A line item dubbed "Google other revenues," which includes both Google Cloud and its Pixel mobile phones, grew revenue by 38 percent in the fourth quarter to $4.7 billion -- not bad for side businesses.

And finally, chief financial officer Ruth Porat has brought more fiscal responsibility to the company. "Alphabet hired Ruth Porat as CFO in the spring of 2015, and we view her hire as a big step toward 'grown up' management," Walkush says.

Cons to buying GOOG stock. Interestingly enough, one of the biggest cons to buying Alphabet shares is the fact that Amazon.com ( AMZN) exists. Not only that it exists, but that it's attacking the search giant on all fronts.

Perhaps the greatest long-term risk Amazon poses to GOOG is its encroachment into voice search -- perhaps the future of search itself -- where its Alexa virtual assistant has a huge first-mover advantage.

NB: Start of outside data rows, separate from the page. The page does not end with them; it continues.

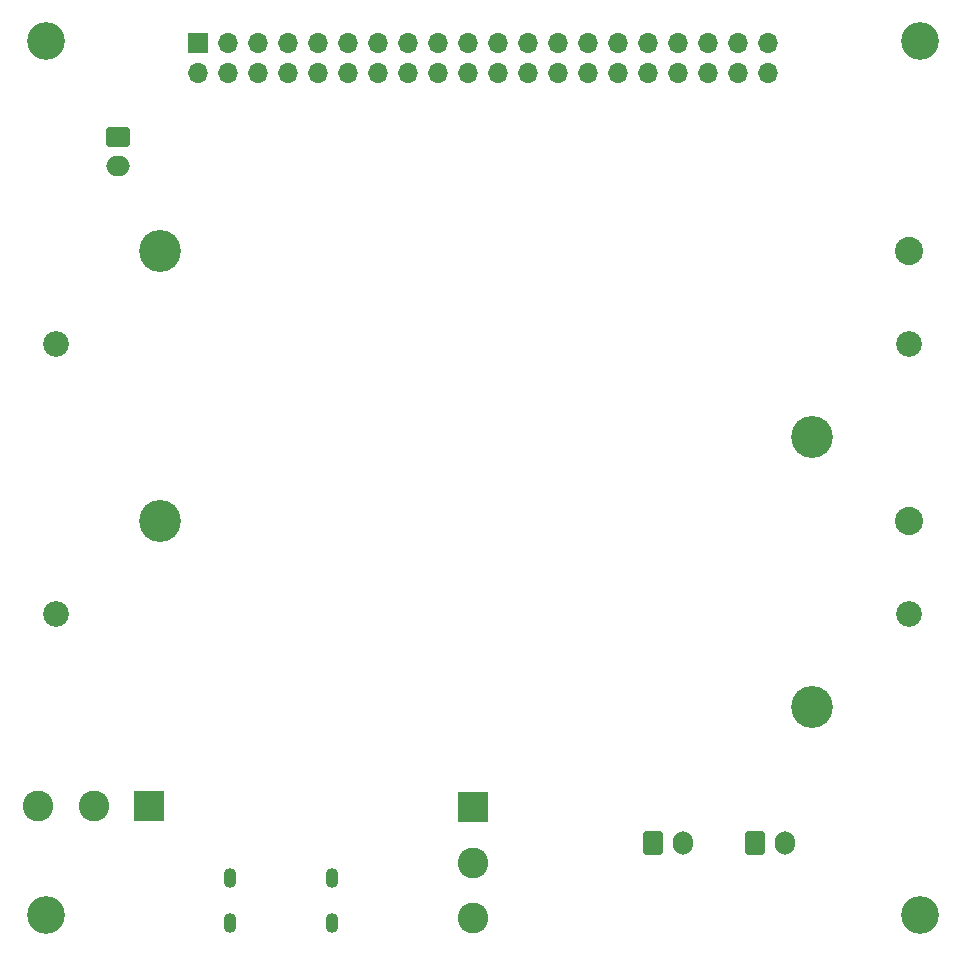
<source format=gbs>
%TF.GenerationSoftware,KiCad,Pcbnew,8.0.6*%
%TF.CreationDate,2024-11-27T19:42:17+03:00*%
%TF.ProjectId,EPSv3,45505376-332e-46b6-9963-61645f706362,rev?*%
%TF.SameCoordinates,Original*%
%TF.FileFunction,Soldermask,Bot*%
%TF.FilePolarity,Negative*%
%FSLAX46Y46*%
G04 Gerber Fmt 4.6, Leading zero omitted, Abs format (unit mm)*
G04 Created by KiCad (PCBNEW 8.0.6) date 2024-11-27 19:42:17*
%MOMM*%
%LPD*%
G01*
G04 APERTURE LIST*
G04 Aperture macros list*
%AMRoundRect*
0 Rectangle with rounded corners*
0 $1 Rounding radius*
0 $2 $3 $4 $5 $6 $7 $8 $9 X,Y pos of 4 corners*
0 Add a 4 corners polygon primitive as box body*
4,1,4,$2,$3,$4,$5,$6,$7,$8,$9,$2,$3,0*
0 Add four circle primitives for the rounded corners*
1,1,$1+$1,$2,$3*
1,1,$1+$1,$4,$5*
1,1,$1+$1,$6,$7*
1,1,$1+$1,$8,$9*
0 Add four rect primitives between the rounded corners*
20,1,$1+$1,$2,$3,$4,$5,0*
20,1,$1+$1,$4,$5,$6,$7,0*
20,1,$1+$1,$6,$7,$8,$9,0*
20,1,$1+$1,$8,$9,$2,$3,0*%
G04 Aperture macros list end*
%ADD10RoundRect,0.250000X-0.600000X-0.750000X0.600000X-0.750000X0.600000X0.750000X-0.600000X0.750000X0*%
%ADD11O,1.700000X2.000000*%
%ADD12R,2.595000X2.595000*%
%ADD13C,2.595000*%
%ADD14RoundRect,0.250000X-0.750000X0.600000X-0.750000X-0.600000X0.750000X-0.600000X0.750000X0.600000X0*%
%ADD15O,2.000000X1.700000*%
%ADD16O,1.100000X1.700000*%
%ADD17C,3.200000*%
%ADD18R,1.700000X1.700000*%
%ADD19O,1.700000X1.700000*%
%ADD20C,3.550000*%
%ADD21C,2.390000*%
%ADD22C,2.184000*%
G04 APERTURE END LIST*
D10*
%TO.C,J2*%
X113494606Y-116859982D03*
D11*
X115994606Y-116859982D03*
%TD*%
D12*
%TO.C,S1*%
X89598606Y-113831982D03*
D13*
X89598606Y-118531982D03*
X89598606Y-123231982D03*
%TD*%
D12*
%TO.C,S3*%
X62166606Y-113705982D03*
D13*
X57466606Y-113705982D03*
X52766606Y-113705982D03*
%TD*%
D14*
%TO.C,J4*%
X59520606Y-57083982D03*
D15*
X59520606Y-59583982D03*
%TD*%
D16*
%TO.C,J3*%
X69022606Y-119849982D03*
X69022606Y-123649982D03*
X77662606Y-119849982D03*
X77662606Y-123649982D03*
%TD*%
D10*
%TO.C,J1*%
X104858606Y-116859982D03*
D11*
X107358606Y-116859982D03*
%TD*%
D17*
%TO.C,H4*%
X127431824Y-48970295D03*
%TD*%
%TO.C,H1*%
X53392000Y-122988000D03*
%TD*%
%TO.C,H2*%
X127431824Y-122988000D03*
%TD*%
D18*
%TO.C,J5*%
X66260606Y-49169982D03*
D19*
X66260606Y-51709982D03*
X68800606Y-49169982D03*
X68800606Y-51709982D03*
X71340606Y-49169982D03*
X71340606Y-51709982D03*
X73880606Y-49169982D03*
X73880606Y-51709982D03*
X76420606Y-49169982D03*
X76420606Y-51709982D03*
X78960606Y-49169982D03*
X78960606Y-51709982D03*
X81500606Y-49169982D03*
X81500606Y-51709982D03*
X84040606Y-49169982D03*
X84040606Y-51709982D03*
X86580606Y-49169982D03*
X86580606Y-51709982D03*
X89120606Y-49169982D03*
X89120606Y-51709982D03*
X91660606Y-49169982D03*
X91660606Y-51709982D03*
X94200606Y-49169982D03*
X94200606Y-51709982D03*
X96740606Y-49169982D03*
X96740606Y-51709982D03*
X99280606Y-49169982D03*
X99280606Y-51709982D03*
X101820606Y-49169982D03*
X101820606Y-51709982D03*
X104360606Y-49169982D03*
X104360606Y-51709982D03*
X106900606Y-49169982D03*
X106900606Y-51709982D03*
X109440606Y-49169982D03*
X109440606Y-51709982D03*
X111980606Y-49169982D03*
X111980606Y-51709982D03*
X114520606Y-49169982D03*
X114520606Y-51709982D03*
%TD*%
D17*
%TO.C,H3*%
X53392000Y-48970295D03*
%TD*%
D20*
%TO.C,BT2*%
X63070606Y-66719982D03*
X118270606Y-82459982D03*
D21*
X126470606Y-66719982D03*
D22*
X54250606Y-74589982D03*
X126470606Y-74589982D03*
%TD*%
D20*
%TO.C,BT1*%
X63070606Y-89579982D03*
X118270606Y-105319982D03*
D21*
X126470606Y-89579982D03*
D22*
X54250606Y-97449982D03*
X126470606Y-97449982D03*
%TD*%
M02*

</source>
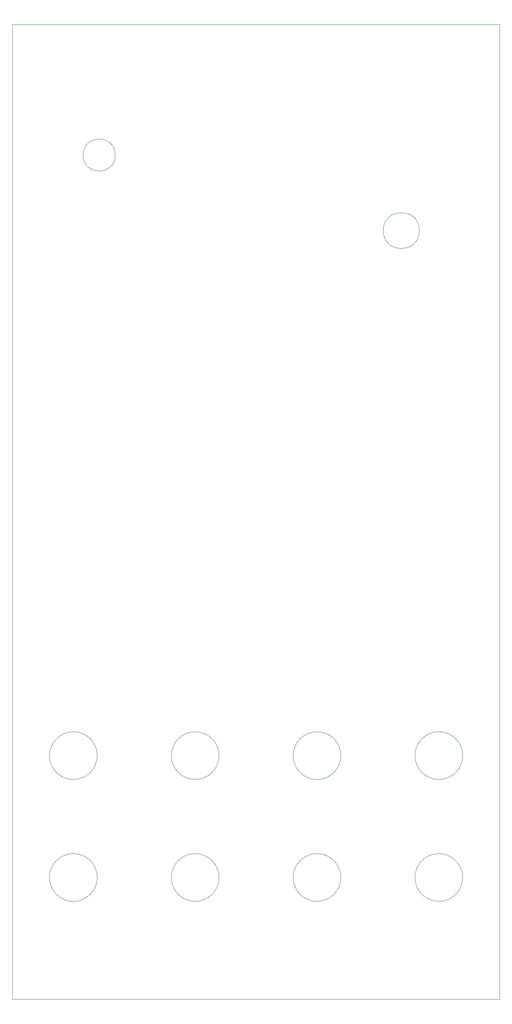
<source format=gm1>
G04 #@! TF.GenerationSoftware,KiCad,Pcbnew,7.0.1-3b83917a11~172~ubuntu22.04.1*
G04 #@! TF.CreationDate,2023-04-02T11:19:21-04:00*
G04 #@! TF.ProjectId,pmf_panel,706d665f-7061-46e6-956c-2e6b69636164,rev?*
G04 #@! TF.SameCoordinates,Original*
G04 #@! TF.FileFunction,Profile,NP*
%FSLAX46Y46*%
G04 Gerber Fmt 4.6, Leading zero omitted, Abs format (unit mm)*
G04 Created by KiCad (PCBNEW 7.0.1-3b83917a11~172~ubuntu22.04.1) date 2023-04-02 11:19:21*
%MOMM*%
%LPD*%
G01*
G04 APERTURE LIST*
G04 #@! TA.AperFunction,Profile*
%ADD10C,0.100000*%
G04 #@! TD*
G04 #@! TA.AperFunction,Profile*
%ADD11C,0.050000*%
G04 #@! TD*
G04 APERTURE END LIST*
D10*
X0Y0D02*
X100000000Y0D01*
X100000000Y200000000D02*
X0Y200000000D01*
X0Y200000000D02*
X0Y0D01*
X100000000Y0D02*
X100000000Y200000000D01*
D11*
G04 #@! TO.C,H9*
X21100000Y173200000D02*
G75*
G03*
X21100000Y173200000I-3300000J0D01*
G01*
G04 #@! TO.C,H10*
X83500000Y157700000D02*
G75*
G03*
X83500000Y157700000I-3700000J0D01*
G01*
G04 #@! TO.C,H1*
X17400000Y50000000D02*
G75*
G03*
X17400000Y50000000I-4900000J0D01*
G01*
G04 #@! TO.C,H2*
X17400000Y25000000D02*
G75*
G03*
X17400000Y25000000I-4900000J0D01*
G01*
G04 #@! TO.C,H3*
X42400000Y50000000D02*
G75*
G03*
X42400000Y50000000I-4900000J0D01*
G01*
G04 #@! TO.C,H4*
X42400000Y25000000D02*
G75*
G03*
X42400000Y25000000I-4900000J0D01*
G01*
G04 #@! TO.C,H5*
X67400000Y50000000D02*
G75*
G03*
X67400000Y50000000I-4900000J0D01*
G01*
G04 #@! TO.C,H6*
X67400000Y25000000D02*
G75*
G03*
X67400000Y25000000I-4900000J0D01*
G01*
G04 #@! TO.C,H7*
X92400000Y50000000D02*
G75*
G03*
X92400000Y50000000I-4900000J0D01*
G01*
G04 #@! TO.C,H8*
X92400000Y25000000D02*
G75*
G03*
X92400000Y25000000I-4900000J0D01*
G01*
G04 #@! TD*
M02*

</source>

Amazon is also seizing digital advertising dollars, as marketers shift spending to Amazon.com's growing platform and more and more lucrative product searches begin on Amazon than Google. In cloud, Amazon Web Services is the clear market leader, with Google Cloud playing catch-up, and Jeff Bezos's ruthlessly opportunistic company is also devoting time, energy and resources to AI.

Another thing to worry about is the specter of regulation, which is getting bigger and bigger headlines.

"Facebook's problems have already attracted scrutiny that could envelop all of the major internet services giants," says Barry Randall, chief investment officer of Crabtree Asset Management. "When politicians start using the phrase 'too much power' about companies, the regulatory climate rarely improves from that point forward."

Lastly, GOOG stock is arguably somewhat overvalued. By no means is Alphabet the most egregiously priced company in the market, or even the most overpriced in Silicon Valley -- but there seems to be a moderate cyclical overvaluation, and GOOG shares are affected by this.

Alphabet trades for about 34 times adjusted earnings, and yet earnings per share grew at just 15 percent in 2017. Legendary growth investor Peter Lynch advised trying to buy stocks at a price-earnings ratio equal to or less than the earnings growth rate, and that rule of thumb still stands today.

Bottom line for GOOG stock. No stock is perfect, and Alphabet is no different. But the company does have an incredible competitive advantage in search, and works hard to innovate and stay on top of its cash cow, while diversifying its business and researching areas for future dynamic growth.

[See: 8 Catalysts That Are Moving Amazon Stock.]

There's no other company in the world positioned the way the Alphabet is, and that's the most compelling fundamental reason to buy. Still, GOOG stock is arguably expensive, and buying it at an elevated price means you may have to wait a bit longer for great returns.

If you're holding for the long-term though, and want to own one of the most compelling companies in tech, there's nothing wrong with buying some GOOG now and adding more if and when it pulls back.